[[ Source data open ]]
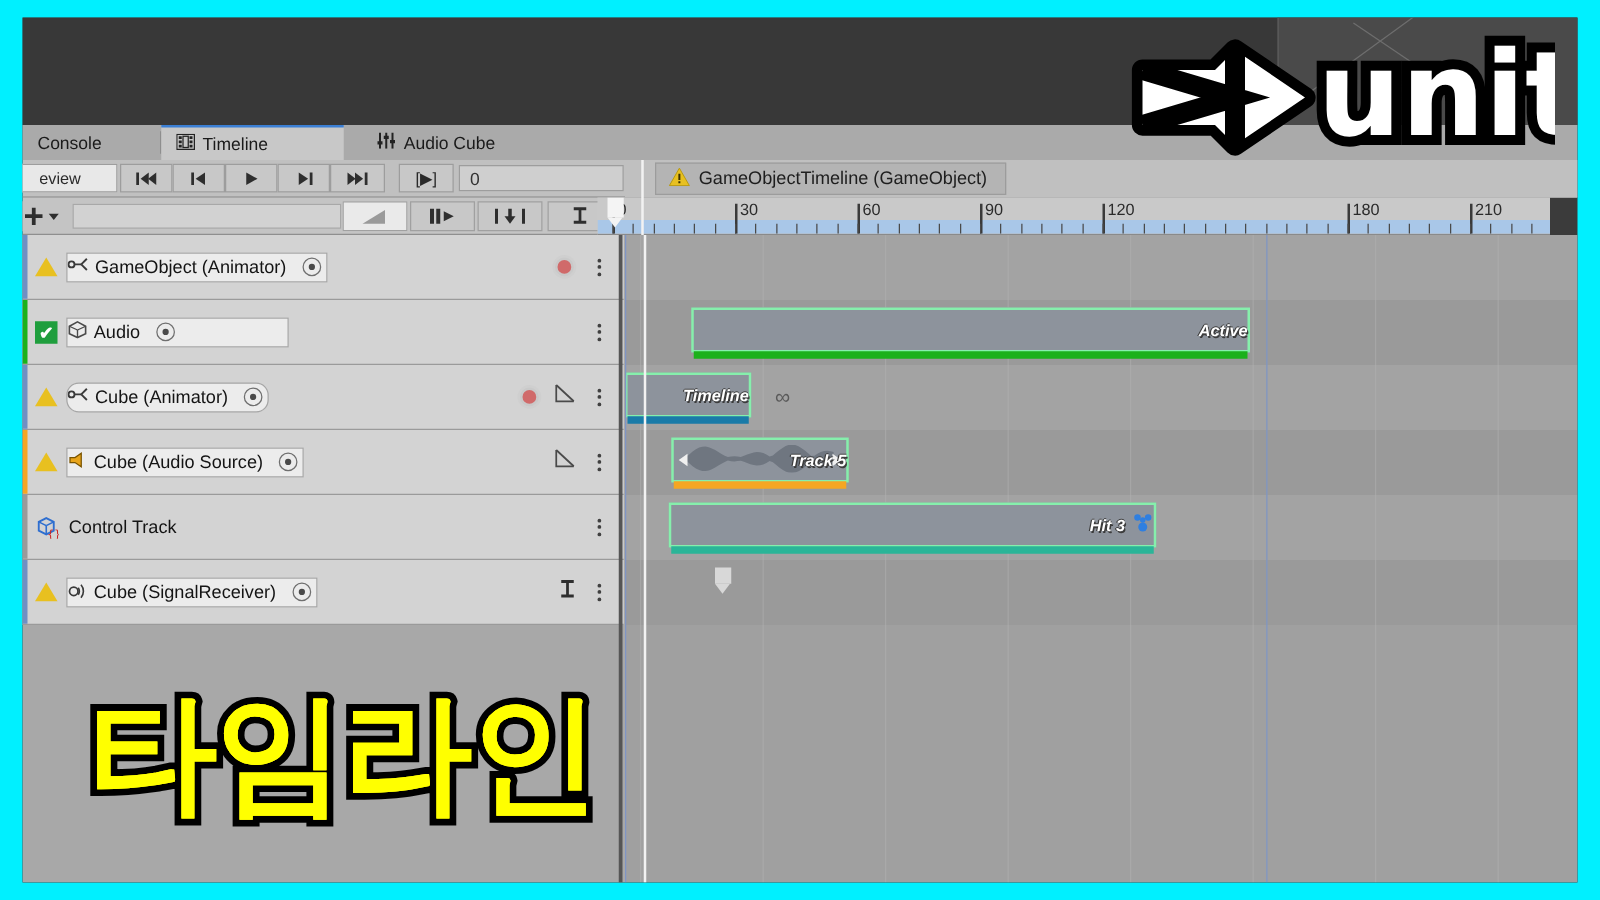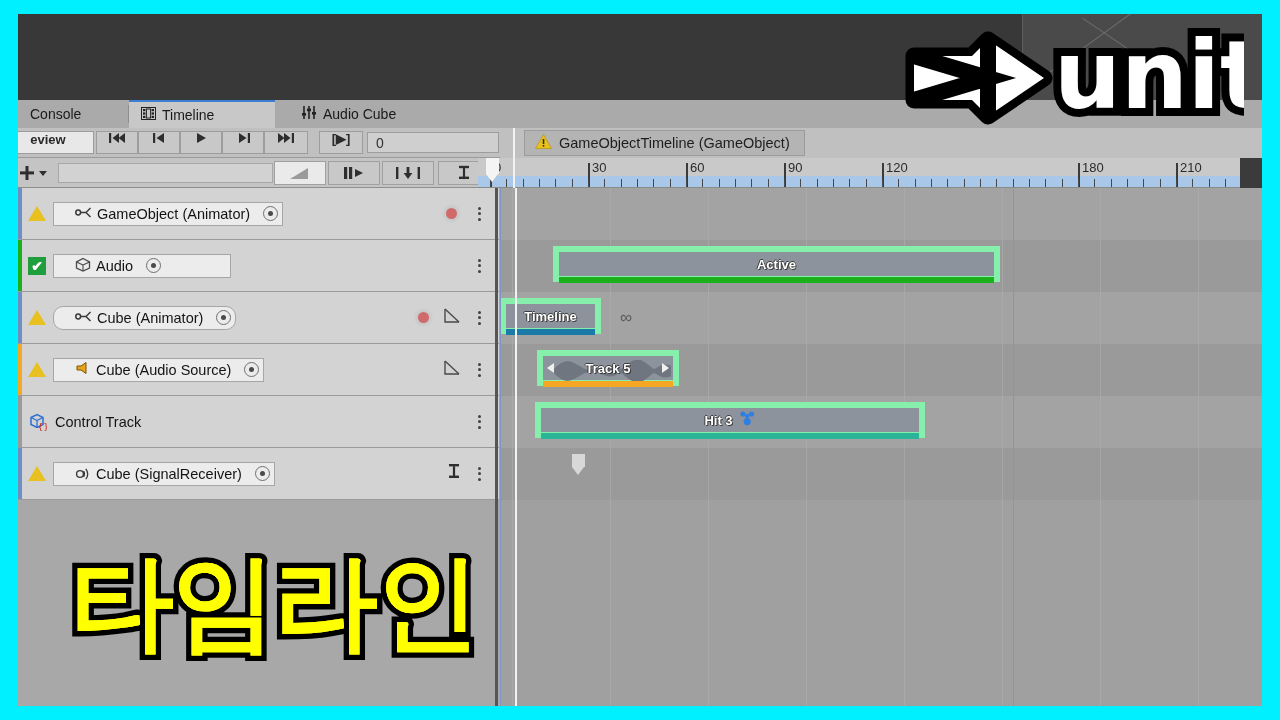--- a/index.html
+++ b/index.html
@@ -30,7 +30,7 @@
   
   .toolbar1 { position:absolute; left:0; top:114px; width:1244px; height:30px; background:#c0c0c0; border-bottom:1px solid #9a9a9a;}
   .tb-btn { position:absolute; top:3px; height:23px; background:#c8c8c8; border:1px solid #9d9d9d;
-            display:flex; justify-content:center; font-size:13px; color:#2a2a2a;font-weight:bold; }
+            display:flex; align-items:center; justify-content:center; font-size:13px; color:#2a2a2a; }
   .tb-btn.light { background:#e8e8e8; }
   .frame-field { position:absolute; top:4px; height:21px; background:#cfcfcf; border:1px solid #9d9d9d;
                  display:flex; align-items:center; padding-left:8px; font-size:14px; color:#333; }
[[ Source data closed ]]
What the exercise asks -> Looking at the records above, say how many of their lines include the word "size", with no other words.

Result of this exercise -> 3